Far below, the pens of evacuees crawled with motion. Fencing had been torn down, and the crowd flowed after retreating handlers. Batons swung, and the sharp crack of wood floated above the swirling noise. “The fools!” Chu said softly.
“What is it?”
“They brought out the people too early, bottled them together too tightly, handled them too roughly, and told them nothing. A textbook case of how to create a mob. Anything can set off a riot then, a cracked head, a rumor, somebody giving his neighbor a shove.” She sucked thoughtfully on a back molar. “Yeah, I’ll bet that’s how it happened.”
The cattleboat was separating from the dock, its crew hoping to isolate the riot ashore. People desperately leaped after it, and fell or were pushed into the water. The evacuation officials were regrouping downriver, behind a clutch of utility buildings. From here it was all very slow and lazy and easy to watch. After a moment Chu squared her shoulders. “Duty calls. You’ll have to kill yourself without my help. I’ve got to saunter down there and help pick up the pieces.” Abruptly she extended a hand. “No hard feelings?”

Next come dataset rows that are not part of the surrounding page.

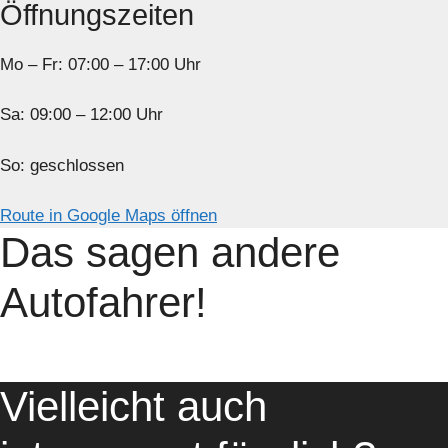
Öffnungszeiten
Mo – Fr: 07:00 – 17:00 Uhr
Sa: 09:00 – 12:00 Uhr
So: geschlossen
Route in Google Maps öffnen
Das sagen andere
Autofahrer!
Vielleicht auch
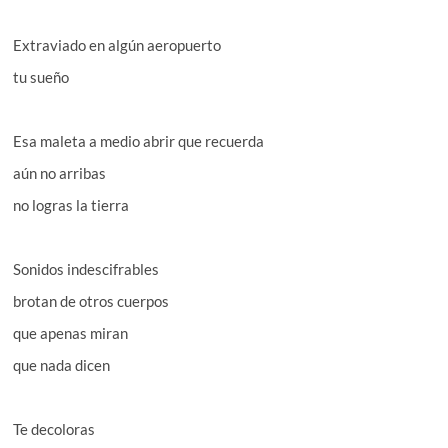
Extraviado en algún aeropuerto
tu sueño
Esa maleta a medio abrir que recuerda
aún no arribas
no logras la tierra
Sonidos indescifrables
brotan de otros cuerpos
que apenas miran
que nada dicen
Te decoloras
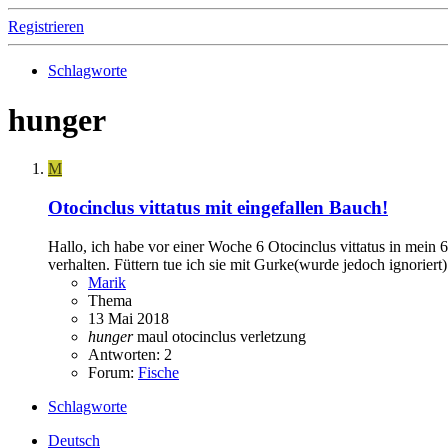
Registrieren
Schlagworte
hunger
M
Otocinclus vittatus mit eingefallen Bauch!
Hallo, ich habe vor einer Woche 6 Otocinclus vittatus in mein
verhalten. Füttern tue ich sie mit Gurke(wurde jedoch ignoriert) 
Marik
Thema
13 Mai 2018
hunger
maul
otocinclus
verletzung
Antworten: 2
Forum:
Fische
Schlagworte
Deutsch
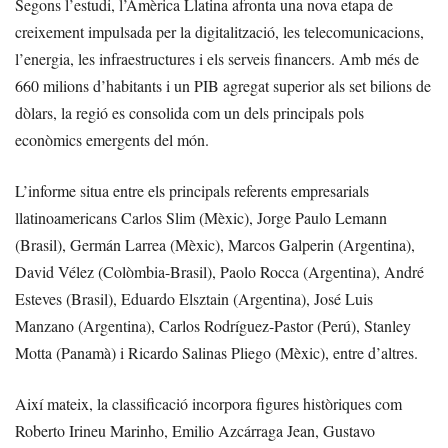
Segons l’estudi, l’Amèrica Llatina afronta una nova etapa de
creixement impulsada per la digitalització, les telecomunicacions,
l’energia, les infraestructures i els serveis financers. Amb més de
660 milions d’habitants i un PIB agregat superior als set bilions de
dòlars, la regió es consolida com un dels principals pols
econòmics emergents del món.
L’informe situa entre els principals referents empresarials
llatinoamericans Carlos Slim (Mèxic), Jorge Paulo Lemann
(Brasil), Germán Larrea (Mèxic), Marcos Galperin (Argentina),
David Vélez (Colòmbia-Brasil), Paolo Rocca (Argentina), André
Esteves (Brasil), Eduardo Elsztain (Argentina), José Luis
Manzano (Argentina), Carlos Rodríguez-Pastor (Perú), Stanley
Motta (Panamà) i Ricardo Salinas Pliego (Mèxic), entre d’altres.
Així mateix, la classificació incorpora figures històriques com
Roberto Irineu Marinho, Emilio Azcárraga Jean, Gustavo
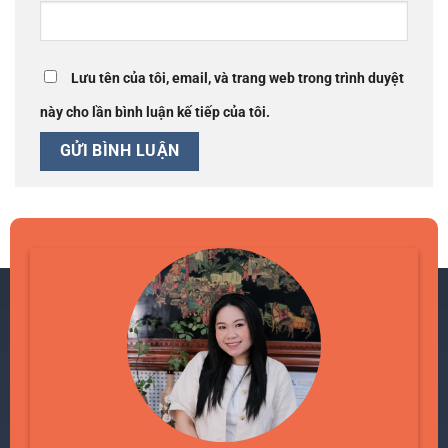
Lưu tên của tôi, email, và trang web trong trình duyệt
này cho lần bình luận kế tiếp của tôi.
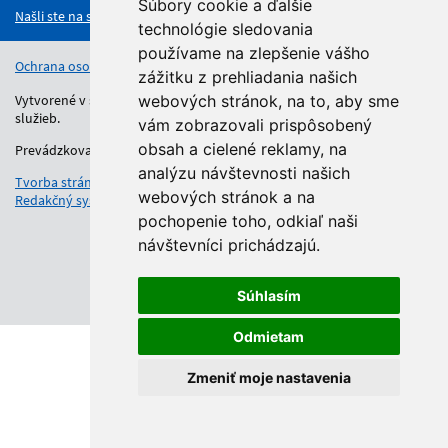
Súbory cookie a ďalšie
Našli ste na stránke chybu?
technológie sledovania
používame na zlepšenie vášho
Ochrana osobných údajov
Vyhlásenie o prístupnosti
Kontakt
zážitku z prehliadania našich
Vytvorené v súlade s Jednotným dizajn manuálom elektronických
webových stránok, na to, aby sme
služieb.
vám zobrazovali prispôsobený
obsah a cielené reklamy, na
Prevádzkovateľom služby je Regionálny úrad školskej správy.
analýzu návštevnosti našich
Tvorba stránok
: Aglo Solutions
webových stránok a na
Redakčný systém
: SysCom
pochopenie toho, odkiaľ naši
návštevníci prichádzajú.
Súhlasím
Odmietam
Zmeniť moje nastavenia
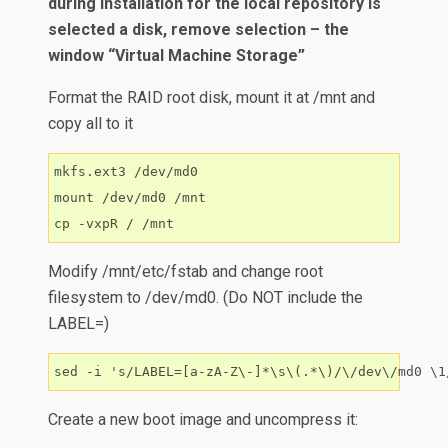
during installation for the local repository is
selected a disk, remove selection – the
window “Virtual Machine Storage”
Format the RAID root disk, mount it at /mnt and
copy all to it
mkfs.ext3 /dev/md0

mount /dev/md0 /mnt

Modify /mnt/etc/fstab and change root
filesystem to /dev/md0. (Do NOT include the
LABEL=)
sed -i 's/LABEL=[a-zA-Z\-]*\s\(.*\)/\/dev\/md0 \1
Create a new boot image and uncompress it:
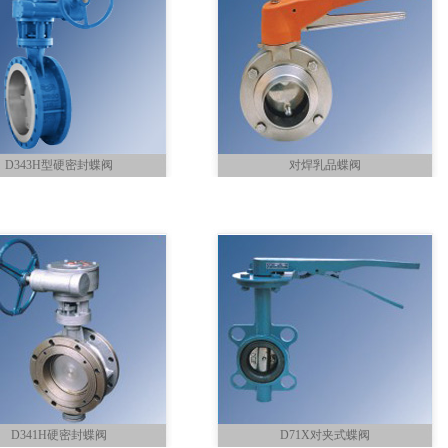
D343H型硬密封蝶阀
对焊乳品蝶阀
D341H硬密封蝶阀
D71X对夹式蝶阀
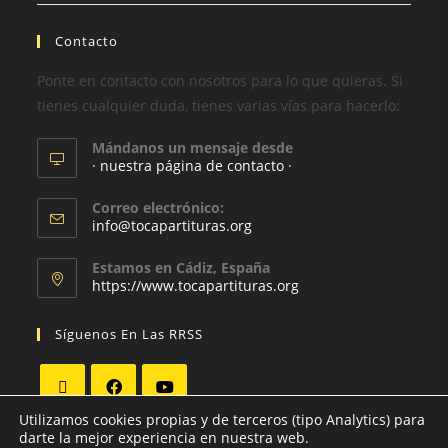
Contacto
Ponte en contacto con nosotros para lo que quieras. Si
tienes cualquier duda, tienes varias vías para hacerlo:
Mándanos un mensaje desde
· nuestra página de contacto ·
Correo electrónico:
info@tocapartituras.org
Estamos en Cádiz, España
https://www.tocapartituras.org
Síguenos En Las RRSS
Utilizamos cookies propias y de terceros (tipo Analytics) para
darte la mejor experiencia en nuestra web.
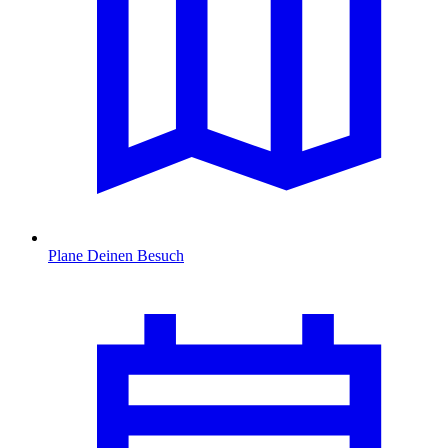
Plane Deinen Besuch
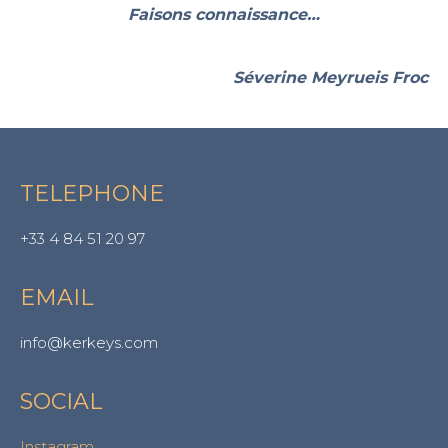
Faisons connaissance…
Séverine Meyrueis Froc
TELEPHONE
+33 4 84 51 20 97
EMAIL
info@kerkeys.com
SOCIAL
Instagram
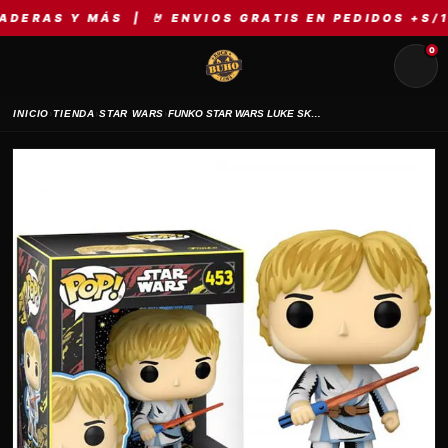
RAS Y MÁS | 🤘 ENVIOS GRATIS EN PEDIDOS +S/149 
0
›
›
›
INICIO
TIENDA
STAR WARS
FUNKO STAR WARS LUKE SKYWALKER 453 ONLY AT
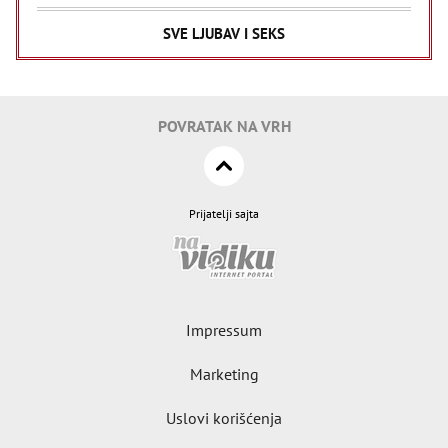
SVE LJUBAV I SEKS
POVRATAK NA VRH
Prijatelji sajta
Impressum
Marketing
Uslovi korišćenja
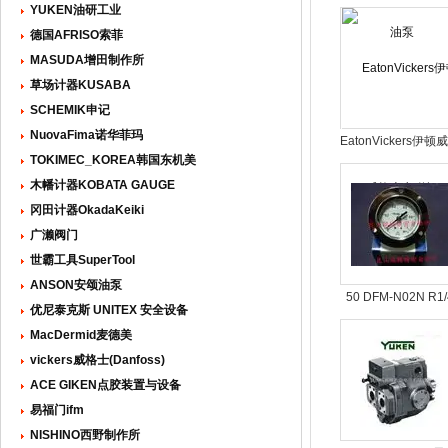
泵
YUKEN油研工业
德国AFRISO索菲
MASUDA增田制作所
草场计器KUSABA
SCHEMIK申记
NuovaFima诺华菲玛
EatonVickers伊顿
TOKIMEC_KOREA韩国东机美
士电磁阀
木幡计器KOBATA GAUGE
冈田计器OkadaKeiki
广濑阀门
世霸工具SuperTool
ANSON安颂油泵
50 DFM-N02N R1/
优尼泰克斯 UNITEX 安全设备
1MP日新压力表
MacDermid麦德美
NISSHIN GAUGE
vickers威格士(Danfoss)
ACE GIKEN点胶装置与设备
易福门ifm
NISHINO西野制作所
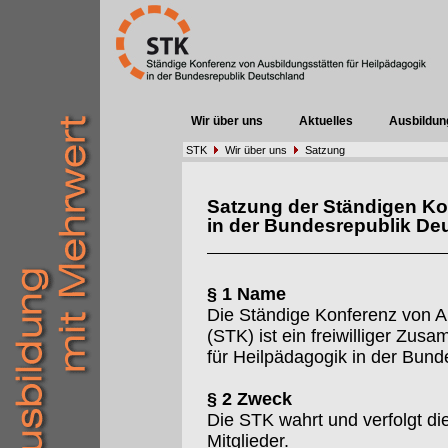
Wir über uns
Aktuelles
Ausbildun
STK
Wir über uns
Satzung
Satzung der Ständigen Ko
in der Bundesrepublik De
§ 1 Name
Die Ständige Konferenz von A
(STK) ist ein freiwilliger Zu
für Heilpädagogik in der Bund
§ 2 Zweck
Die STK wahrt und verfolgt d
Mitglieder.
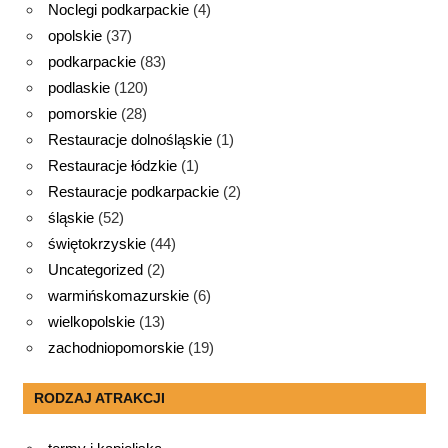
Noclegi podkarpackie
(4)
opolskie
(37)
podkarpackie
(83)
podlaskie
(120)
pomorskie
(28)
Restauracje dolnośląskie
(1)
Restauracje łódzkie
(1)
Restauracje podkarpackie
(2)
śląskie
(52)
świętokrzyskie
(44)
Uncategorized
(2)
warmińskomazurskie
(6)
wielkopolskie
(13)
zachodniopomorskie
(19)
RODZAJ ATRAKCJI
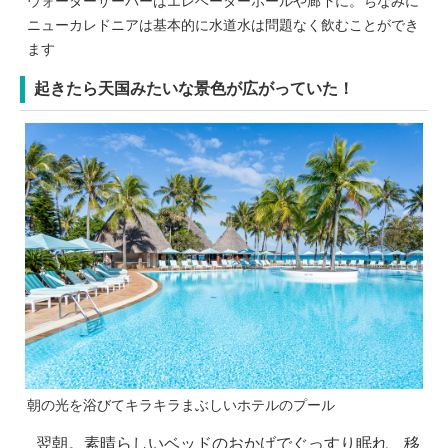
ウォーターサーバーはエレベーターホールや廊下に。ちなみに
ニューカレドニアは基本的に水道水は問題なく飲むことができ
ます
起きたら天国みたいな景色が広がっていた！
朝の光を浴びてキラキラまぶしいホテルのプール
翌朝。素晴らしいベッドのおかげでぐっすり眠れ、移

The bureaucrat hesitated. But somehow the mood had changed. The tension between them was gone, the anger dissipated. He shifted the tube from one hand to the other. They shook.
Far below, a roar went up as behavior dampers exploded in orange smoke at the front of the mob. The thought of going down there horrified the bureaucrat. But he forced himself to speak up anyway. “Do you need help? I haven’t much time, but. . .”
You ever had any riot training?”
“No.”
“Then you’re useless.” Pulling a cigarillo from one pocket, Chu started down the hill. After a few steps, she turned back. “I’ll light a candle in your memory.” She lingered, as if reluctant to break this last contact.